##### Dataset content #####
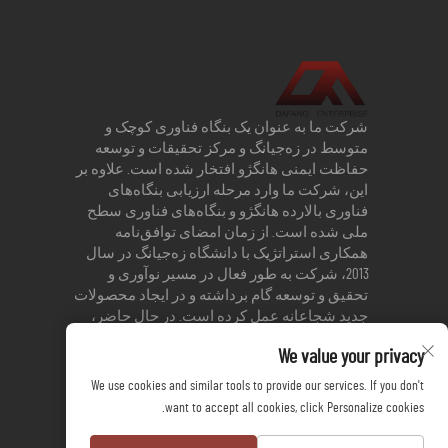
شرکت ما به عنوان یک بنگاه فناوری کوچک و
متوسط در زه‌جیانگ و مرکز تحقیقات و توسعه
حفاظت ایمنی هانگژو افتخار شده است. علاوه بر
این، شرکت ما وارد مرحله ارزیابی بنگاه‌های
فناوری بالارده هانگژو و بنگاه‌های فناوری سطح
ملی شده است. از زمان امضای توافق‌نامه
همکاری استراتژیک با دانشگاه زه‌جیانگ در سال
2013، شرکت به طور فعال در مسیر نوآوری و
تحقیق و توسعه گام برداشته و در ایجاد محصولات
جدید شجاعانه عمل کرده است. در حال حاضر،
شرکت دارای 3 اختراع ثبت‌شده و 17 پتنت کاربردی
We value your privacy
است.
We use cookies and similar tools to provide our services. If you don't
want to accept all cookies, click Personalize cookies.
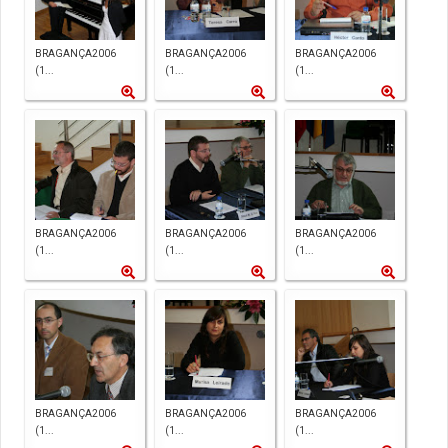
BRAGANÇA2006
BRAGANÇA2006
BRAGANÇA2006
(1...
(1...
(1...
BRAGANÇA2006
BRAGANÇA2006
BRAGANÇA2006
(1...
(1...
(1...
BRAGANÇA2006
BRAGANÇA2006
BRAGANÇA2006
(1...
(1...
(1...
#####
Exercise brief: Write the records out in full, word for word; leave every picture behind.

Your solution:
شرکت ما به عنوان یک بنگاه فناوری کوچک و
متوسط در زه‌جیانگ و مرکز تحقیقات و توسعه
حفاظت ایمنی هانگژو افتخار شده است. علاوه بر
این، شرکت ما وارد مرحله ارزیابی بنگاه‌های
فناوری بالارده هانگژو و بنگاه‌های فناوری سطح
ملی شده است. از زمان امضای توافق‌نامه
همکاری استراتژیک با دانشگاه زه‌جیانگ در سال
2013، شرکت به طور فعال در مسیر نوآوری و
تحقیق و توسعه گام برداشته و در ایجاد محصولات
جدید شجاعانه عمل کرده است. در حال حاضر،
شرکت دارای 3 اختراع ثبت‌شده و 17 پتنت کاربردی
We value your privacy
است.
We use cookies and similar tools to provide our services. If you don't
want to accept all cookies, click Personalize cookies.
BRAGANÇA2006
BRAGANÇA2006
BRAGANÇA2006
(1...
(1...
(1...
BRAGANÇA2006
BRAGANÇA2006
BRAGANÇA2006
(1...
(1...
(1...
BRAGANÇA2006
BRAGANÇA2006
BRAGANÇA2006
(1...
(1...
(1...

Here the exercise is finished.